Curtain Up: Kudos to Gulfshore Playhouse for bringing ‘Handle With Care’ to our little town

— Gulfshore Playhouse opened its season with the world premier of “Handle With Care” by Jason Odell Williams. Starring Odell’s real-life spouse Christine Cohn, the play tells the story of a small group of people who by chance find themselves in the same motel room in Goodview, Va., on Christmas Eve.
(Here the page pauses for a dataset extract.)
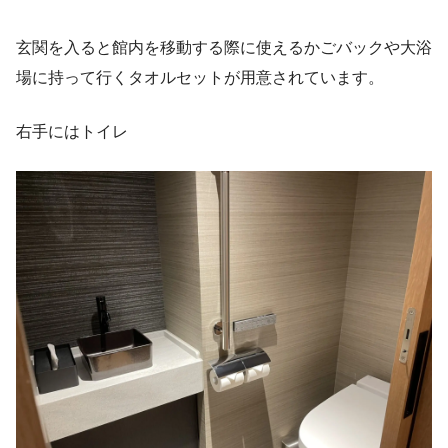
玄関を入ると館内を移動する際に使えるかごバックや大浴
場に持って行くタオルセットが用意されています。
右手にはトイレ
Ayelet is a young Israeli woman traveling to America with her grandmother Edna. Edna has a secret agenda for the trip — she is searching for the man she fell in love with in Israel many years before, from whom she was separated by the prejudices of her family. Discovering that the man has died, Edna herself has quietly expired, and the box containing her remains has been lost by the shipping company. Terrence is the hapless delivery man who left the keys in his van allowing the box to get lost. Josh is Terrence’s only Jewish friend, brought to the motel in the hopes that he can understand the Hebrew in which Ayelet is ranting. The performances, as expected at GulfShore, are solid, especially Ms. Cohn, for whom the role was written.

The play and the production are uneven, with many charming moments and some clever tricks. Christine rattles on in Hebrew in a comical way. Josh’s attempts to communicate with her are predictably funny. When Edna and Christine are together alone, they speak Hebrew — though the actors are speaking English. The plot naturally gives opportunity for many amusing moments.

On the other hand, there are elements that challenge credulity: doesn’t everyone in Israel speak English these days? Is it really believable that within hours of her grandmother’s death Ayelet would be so calm? What exactly does setting the action on Christmas Eve do for the story? It seems a contrived element to introduce an undeveloped theme. And, not to give away the plot, the connection between Josh, Ayelet and Edna is a stretch.

Odell attempts to mesh the broad comedy and seriousness, at times successfully, at other times not as well. The serious issues — Josh’s sorrow about losing his wife 18 months earlier, Edna’s burden in carrying love and regret with her for so long, Edna’s death — seem undermined by the frivolity of the key plot device and the tone of many of the comic scenes. One shot at New Jersey seems (to this Jersey boy) to be cheap and, more importantly, irrelevant.

When the play is humming, one forgets all this. Some of the scenes with Josh and Ayelet and sweet and touching. One roots for them to find happiness. Edna’s description of her early relationship with the long lost American rings true, as does her disclosure that that old love affair was the reason her husband always hated Americans. In that moment, one feels for the woman who has lived a life that was, in some important way, unfulfilled.

However, the pluses outweigh the minuses and it is all in all a pleasant evening in the theater. Williams is clearly very talented, and one wishes he could have the opportunity for out-of-town tryouts or previews to polish the work. Writing a play is tough — a playwright never knows until he sees it performed what works and what doesn’t. Thanks to Gulfshore Playhouse for supporting this playwright and having the guts to bring a new play to our little town.